When the scheduler fires according to the trigger, the SemaphoreGatedRunner's execute methods is called.  The semaphore will generate a random number between 0 and the maximum number of workers of that type (exclusive) and concatenate that number with the worker's unique key to generate a lock string.  It will then attempt to acquire a global lock on that string using the semaphore RDS table.  If a lock is acquired, it will be held in a try/finally block while configured runner is executed. It will unconditionally release the lock when the Runner's run() method returns.

Locking Guarantees:
  • When lock is issued, it is guaranteed to be held until released by the lock holder or the configured timeout is exceeded.
  • The same lock will not be issued to multiple callers.
  • Lock acquisition is non-blocking, meaning it does not wait for a lock to be acquire.  In other words, the SemaphoreGatedRunner will return to the caller immediately if a lock cannot be acquired.
  • When a lock is acquired a new unique token is issued to the lock holder.  This token must be used to release the lock.  The means if one thread is issued a lock but does not release it before the configured timeout is exceed, then the same lock can be issued to another thread but with a new token.  Since the original thread's token is no longer bound to the lock, that token cannot be used to release the lock since it had been re-issued to the other caller.

Message Receiver

The message receiver is a re-usable class that is configured to pull message from an AWS SQS queue.  Each instance is configured with a WorkerFactory (IoC) that is used to create workers that process messages from the queue.  When a worker successfully consumes a massage it is return it to the MessageReceiver which will then delete the message from the queue.

Massage Fail-safes

Most of the message fail-safes are provided by SQS. 

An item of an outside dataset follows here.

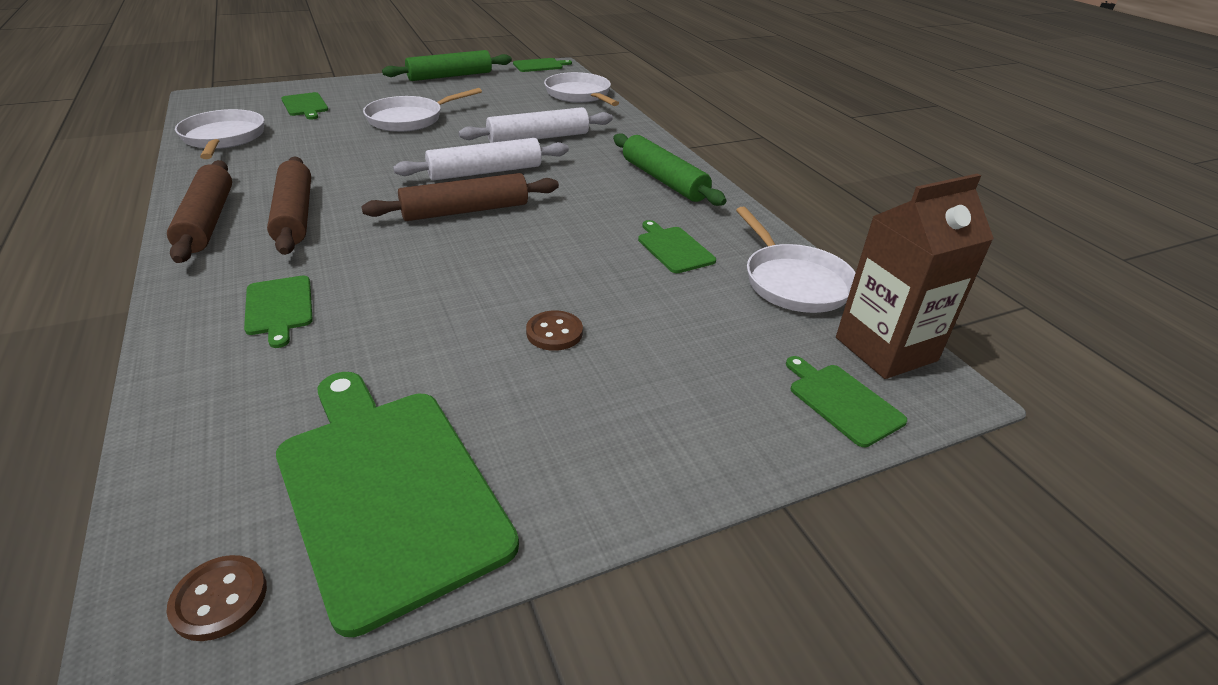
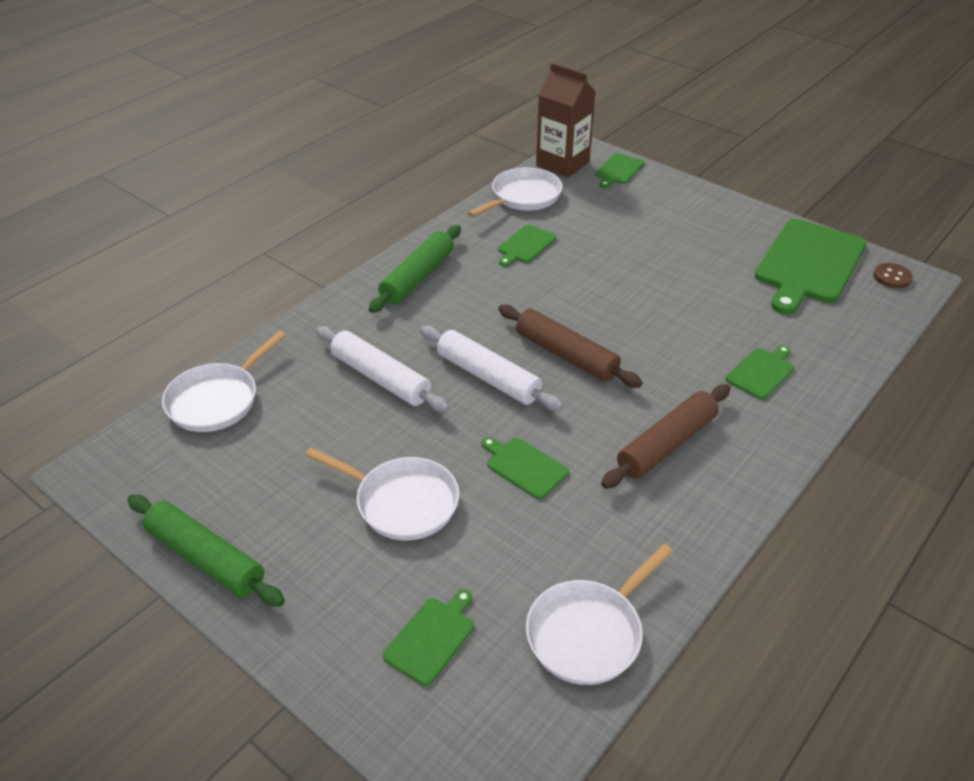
camera: 115 degrees left, 5 degrees up
(208, 221) = (727, 490): brown rolling pin -> none
(539, 65) = (98, 487): green cutting board -> green cutting board (524, 467)
(554, 332) = (661, 260): brown button -> none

  • A message is guaranteed to be issued to one an only one caller at a time.
  • Once a message is issued it become "invisible" until it is either deleted (or "consumed") or the visibility timeout is exceeded.
  • If a message is not deleted before its visibility timeout is exceed the message might be re-issued to another caller.
  • Messages can only remain in the queue for a limited period of time (typically 4 days), so failed messages are eventually flushed from the queue.

A Worker

When the timer fires, a lock is acquired, and there is a message to be process a new worker instances will be generated to "consume" the message.  It is the job of the worker to do actual work with a message.  When the worker processes the message successful, it returns the message to the MessageReciever, which will then delete the message from the queue.  When an error occurs it is the job of the worker to determine which type of error occurred.  There are two types of errors:

  • Recoverable errors.  For example if there is a communication error, then as soon communication is restored the message can be processed successfully.
  • Non-recoverable errors - For example the message is malformed.  Such message will never be processable.

Important: All messages associated with non-recoverable errors should be returns to the message receiver so they can be deleted from the queue. If they are not deleted, they will build up in the queue and slow down all processing for the worker.


Recoverable errors should not be returned to the the MessageReciever so they will remain on the queue where they can be re-processed later.